▶ Tekst źródłowy

--------------------------------------------------

To jest tylko wersja do druku, aby zobaczyć pełną wersję tematu, kliknij TUTAJ
Alloszczur
Forum dyskusyjne Alloszczur - forum miłośników szczurów

W kupie raźniej - szczury są stadne - SAMCE - łączenie samców w różnym wieku

Rusałka - Pon Mar 07, 2016 01:51

Niech wreszcie nicpoń da się ładnie połączyć, a kastracja owocnie poskutkuje :kciuki:
Czasami bywa tak że hormony, hormonami ale istotą może się okazać ukształtowana psychika danego osobnika.

tuśka - Pon Mar 07, 2016 02:07

Rusałka napisał/a:
Czasami bywa tak że hormony, hormonami ale istotą może się okazać ukształtowana psychika danego osobnika.

Rusałka, nie załamuj Senthe, ona zaraz na zawał nam padnie, taka już zła jest na tego łobuza :lol:

Rusałka - Pon Mar 07, 2016 02:17

tuśka napisał/a:

Rusałka, nie załamuj Senthe, ona zaraz na zawał nam padnie, taka już zła jest na tego łobuza :lol:

Nie to miałam na celu, tylko wiem z autopsji, że jest to niewykluczone.
Wytrwałości, wytrwałości i jeszcze raz wytrwałości :wink:

tuśka - Pon Mar 07, 2016 02:21

Rusałka napisał/a:
Wytrwałości, wytrwałości i jeszcze raz wytrwałości

Otóż to i czekamy na dobre wieści :)

Senthe - Pon Mar 07, 2016 10:14

tuśka napisał/a:
Rusałka napisał/a:
Czasami bywa tak że hormony, hormonami ale istotą może się okazać ukształtowana psychika danego osobnika.

--------------------------------------------------

▶ Wpisy
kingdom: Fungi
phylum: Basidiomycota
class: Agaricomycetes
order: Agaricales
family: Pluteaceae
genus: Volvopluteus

--------------------------------------------------

▶ Twoje zadanie
Przepisz dosłownie fragment tekstu o łączeniu samców szczurów od słów „tuśka - Pon Mar 07, 2016 02:07” aż do słów „jest to niewykluczone.” włącznie.

▶ Wynik zadania
tuśka - Pon Mar 07, 2016 02:07

Rusałka napisał/a:
Czasami bywa tak że hormony, hormonami ale istotą może się okazać ukształtowana psychika danego osobnika.

Rusałka, nie załamuj Senthe, ona zaraz na zawał nam padnie, taka już zła jest na tego łobuza :lol:

Rusałka - Pon Mar 07, 2016 02:17

tuśka napisał/a:

Rusałka, nie załamuj Senthe, ona zaraz na zawał nam padnie, taka już zła jest na tego łobuza :lol:

Nie to miałam na celu, tylko wiem z autopsji, że jest to niewykluczone.